Aviva Investors has agreed to buy a portfolio of student homes with 1,838 beds across the UK from Curlew Capital and CBRE Global Investment Partners for around £240 million, said two sources familiar with the situation.
The portfolio will transfer to Aviva in two stages as the sellers still need to rectify a few technical issues with some of the properties.
In the first stage, which is imminent, Aviva will acquire a portfolio of six properties with 1,457 beds, a hotel and a Lidl supermarket for around £200 million. The second stage comprises a further two properties in Glasgow and Durham with 381 beds for around £40 million.
The first tranche comprises properties in Exeter (two properties, 209 beds), Newcastle (409 beds), Liverpool (412 beds, a Premier Inn and a Lidl), Falmouth (124 beds), Edinburgh (203 beds).
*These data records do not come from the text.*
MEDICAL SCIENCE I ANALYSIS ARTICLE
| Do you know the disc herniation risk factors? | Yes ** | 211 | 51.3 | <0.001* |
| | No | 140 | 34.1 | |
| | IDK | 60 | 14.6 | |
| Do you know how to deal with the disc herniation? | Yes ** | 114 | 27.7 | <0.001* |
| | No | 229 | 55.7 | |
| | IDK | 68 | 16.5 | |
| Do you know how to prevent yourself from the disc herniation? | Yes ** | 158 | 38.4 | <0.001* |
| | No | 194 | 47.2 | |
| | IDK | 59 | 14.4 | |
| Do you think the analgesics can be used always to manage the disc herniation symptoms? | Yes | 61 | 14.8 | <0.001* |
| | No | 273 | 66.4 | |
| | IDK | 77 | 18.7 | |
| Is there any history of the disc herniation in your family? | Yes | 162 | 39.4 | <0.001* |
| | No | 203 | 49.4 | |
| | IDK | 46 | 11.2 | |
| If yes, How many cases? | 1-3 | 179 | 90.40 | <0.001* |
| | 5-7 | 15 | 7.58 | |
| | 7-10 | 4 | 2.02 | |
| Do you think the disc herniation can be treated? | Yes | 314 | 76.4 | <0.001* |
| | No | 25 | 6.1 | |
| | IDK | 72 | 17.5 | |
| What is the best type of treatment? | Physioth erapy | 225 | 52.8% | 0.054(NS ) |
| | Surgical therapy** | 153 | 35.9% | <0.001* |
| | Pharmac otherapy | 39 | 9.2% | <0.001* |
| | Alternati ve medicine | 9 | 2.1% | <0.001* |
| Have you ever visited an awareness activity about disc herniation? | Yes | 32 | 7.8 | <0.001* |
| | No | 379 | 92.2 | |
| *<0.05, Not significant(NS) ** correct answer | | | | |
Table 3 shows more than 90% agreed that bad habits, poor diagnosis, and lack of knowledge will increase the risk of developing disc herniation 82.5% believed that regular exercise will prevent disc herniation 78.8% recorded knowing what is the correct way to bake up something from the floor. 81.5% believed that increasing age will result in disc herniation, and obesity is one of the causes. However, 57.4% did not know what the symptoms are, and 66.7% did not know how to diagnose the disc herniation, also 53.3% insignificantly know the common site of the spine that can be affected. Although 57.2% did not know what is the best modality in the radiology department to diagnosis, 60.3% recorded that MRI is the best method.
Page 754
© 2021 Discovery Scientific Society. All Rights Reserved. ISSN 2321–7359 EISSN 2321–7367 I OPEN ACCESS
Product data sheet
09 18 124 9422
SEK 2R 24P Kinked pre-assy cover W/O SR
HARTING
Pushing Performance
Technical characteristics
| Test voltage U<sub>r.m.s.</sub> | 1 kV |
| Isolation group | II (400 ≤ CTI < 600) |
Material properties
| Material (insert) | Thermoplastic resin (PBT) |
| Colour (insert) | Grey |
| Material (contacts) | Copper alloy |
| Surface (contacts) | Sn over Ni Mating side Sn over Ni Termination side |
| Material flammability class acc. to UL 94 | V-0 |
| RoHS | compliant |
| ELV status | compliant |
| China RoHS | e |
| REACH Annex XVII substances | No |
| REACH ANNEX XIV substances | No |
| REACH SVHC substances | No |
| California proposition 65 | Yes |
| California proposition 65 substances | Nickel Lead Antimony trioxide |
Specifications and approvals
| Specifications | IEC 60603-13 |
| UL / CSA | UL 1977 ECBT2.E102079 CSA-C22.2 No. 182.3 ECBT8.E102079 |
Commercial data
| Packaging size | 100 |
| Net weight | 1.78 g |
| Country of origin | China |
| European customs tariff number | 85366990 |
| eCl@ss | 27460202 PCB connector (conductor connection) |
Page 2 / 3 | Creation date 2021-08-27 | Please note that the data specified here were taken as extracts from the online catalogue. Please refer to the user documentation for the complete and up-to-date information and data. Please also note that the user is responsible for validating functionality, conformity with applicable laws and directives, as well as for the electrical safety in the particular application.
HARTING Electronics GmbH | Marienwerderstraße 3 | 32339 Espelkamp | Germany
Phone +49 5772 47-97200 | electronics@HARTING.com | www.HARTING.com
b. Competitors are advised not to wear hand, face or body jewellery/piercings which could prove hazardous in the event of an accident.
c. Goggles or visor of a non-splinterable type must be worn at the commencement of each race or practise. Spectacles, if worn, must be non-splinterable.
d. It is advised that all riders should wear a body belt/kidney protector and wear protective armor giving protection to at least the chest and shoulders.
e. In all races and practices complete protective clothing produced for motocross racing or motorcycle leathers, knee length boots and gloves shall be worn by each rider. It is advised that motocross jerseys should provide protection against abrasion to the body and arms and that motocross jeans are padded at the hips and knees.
The parties have been in talks since the spring, as first reported by React News in May.
The properties come out of the Curlew Student Trust, a seven-year fund launched in 2013, with the backing of clients of CBRE GIP, which later rebranded as CBRE Investment Management, and managed by Curlew Capital. By the start of the 2018-19 academic year, CST had acquired 25 properties with 7,268 beds, according to Curlew’s website. In February 2018, it sold 75% of the portfolio to Student Roost and retained eight assets, as reported.
The student housing sector in Europe shows resilient demand and constrained supply, which will sustain rental outperformance in key university cities, according to a research note on Thursday from fund manager DWS. Southern Europe has the largest shortfall in student accommodation but key university cities in the UK, France and the Netherlands also require investment to meet demand, it added.
Curlew and Aviva declined to comment.
(Updated on 14 December to reflect CBRE GIP changed its name to CBRE Investment Management.)